La réponse réside dans des analyses sociologiques détaillées. « Nous observons une configuration inattendue : les jeunes de moins de 30 ans diplômés de l’enseignement supérieur, ainsi que les plus de 60 ans, ont voté pour Nicușor Dan en nombre supérieur à la moyenne nationale », explique le sociologue Ioan Hosu, professeur à l’Université Babeș-Bolyai de Cluj.

Cette alliance intergénérationnelle apparemment paradoxale était motivée par un choix commun : la démocratie libérale. « En d’autres termes, grands-parents et petits-enfants ont choisi ensemble la voie de la dignité, de la raison et de la démocratie à l’occidentale », explique Hosu.

Les aspirations de la jeune génération étaient particulièrement manifestes dans les villes universitaires, où les électeurs étaient attirés par un message rejetant l'isolement et la haine, privilégiant la tolérance et l'empathie. « Une autre variable à prendre en compte est le type de localité. Les habitants des grandes villes, notamment des centres universitaires, ont suivi la même voie – une orientation définie par un discours opposé aux idées isolationnistes », note Hosu.

Les données : les jeunes ont voté massivement pour Dan

Selon les données présentées par le professeur Cătălin Stoica (SNSPA, ancien directeur du CURS), 58 % des jeunes électeurs âgés de 18 à 30 ans ont voté pour Nicușor Dan au second tour, soit un taux nettement supérieur à la moyenne nationale. Il s'agit d'un changement notable par rapport au premier tour, où George Simion était le favori de cette tranche d'âge avec 43 %, contre 34 % pour Dan.

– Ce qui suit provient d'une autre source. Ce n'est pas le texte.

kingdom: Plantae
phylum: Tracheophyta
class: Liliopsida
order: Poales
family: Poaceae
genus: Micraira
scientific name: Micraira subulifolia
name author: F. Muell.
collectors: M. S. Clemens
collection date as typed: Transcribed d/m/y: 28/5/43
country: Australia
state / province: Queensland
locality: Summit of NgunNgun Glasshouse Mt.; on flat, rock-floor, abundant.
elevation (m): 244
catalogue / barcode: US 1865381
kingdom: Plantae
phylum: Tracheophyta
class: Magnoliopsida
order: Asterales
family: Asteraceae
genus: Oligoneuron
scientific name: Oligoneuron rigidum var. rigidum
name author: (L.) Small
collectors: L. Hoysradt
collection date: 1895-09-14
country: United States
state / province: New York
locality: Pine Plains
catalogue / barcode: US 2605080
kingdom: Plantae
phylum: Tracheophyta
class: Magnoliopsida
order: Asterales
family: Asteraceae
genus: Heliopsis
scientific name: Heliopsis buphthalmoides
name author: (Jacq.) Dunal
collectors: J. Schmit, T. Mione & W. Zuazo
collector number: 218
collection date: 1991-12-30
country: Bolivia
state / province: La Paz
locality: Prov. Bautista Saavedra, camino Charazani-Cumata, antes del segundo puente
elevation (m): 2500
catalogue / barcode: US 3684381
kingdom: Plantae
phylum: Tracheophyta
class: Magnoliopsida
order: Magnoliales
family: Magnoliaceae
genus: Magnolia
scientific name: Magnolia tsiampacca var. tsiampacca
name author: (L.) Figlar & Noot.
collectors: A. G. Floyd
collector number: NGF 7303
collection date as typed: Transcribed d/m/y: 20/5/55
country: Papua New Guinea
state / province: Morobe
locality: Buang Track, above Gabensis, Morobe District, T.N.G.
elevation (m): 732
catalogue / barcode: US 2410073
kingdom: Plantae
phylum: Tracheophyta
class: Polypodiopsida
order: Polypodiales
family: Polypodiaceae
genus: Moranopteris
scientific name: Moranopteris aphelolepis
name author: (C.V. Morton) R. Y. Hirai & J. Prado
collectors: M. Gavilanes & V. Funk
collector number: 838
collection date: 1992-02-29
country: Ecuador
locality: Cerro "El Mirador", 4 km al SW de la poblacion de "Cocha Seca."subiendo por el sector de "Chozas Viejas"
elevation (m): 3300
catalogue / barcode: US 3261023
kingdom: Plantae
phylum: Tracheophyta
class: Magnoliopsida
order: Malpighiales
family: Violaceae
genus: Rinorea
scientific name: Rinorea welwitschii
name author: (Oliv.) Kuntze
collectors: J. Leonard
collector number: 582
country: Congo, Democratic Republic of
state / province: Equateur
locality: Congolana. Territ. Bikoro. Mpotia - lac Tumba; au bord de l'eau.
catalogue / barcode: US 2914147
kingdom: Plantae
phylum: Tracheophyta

« La victoire de Dan est due en partie au vote des jeunes, mais surtout à celui des électeurs de 61 ans et plus », ajoute Stoica, soulignant l'importance de l'électorat senior. Le niveau d'éducation était également crucial : 74,5 % des diplômés universitaires ont voté pour Dan, tandis que Simion a principalement reçu le soutien de ceux n'ayant qu'un niveau d'études primaires ou secondaires.

Autre facteur clé : 65,4 % de ceux qui n'ont pas voté au premier tour mais qui se sont présentés au second ont choisi Nicușor Dan, selon l'analyse du CURS.

Reconfiguration affective : peur et colère

Le sociologue Antonio Amuza (IRES) regarde au-delà des chiffres et s'intéresse au substrat émotionnel : « Ce ne sont pas les jeunes qui ont abandonné le camp souverainiste, mais les personnes âgées. Ils se sont retirés émotionnellement d'une option perçue comme risquée. C'est un cas de rationalisation émotionnelle », explique-t-il.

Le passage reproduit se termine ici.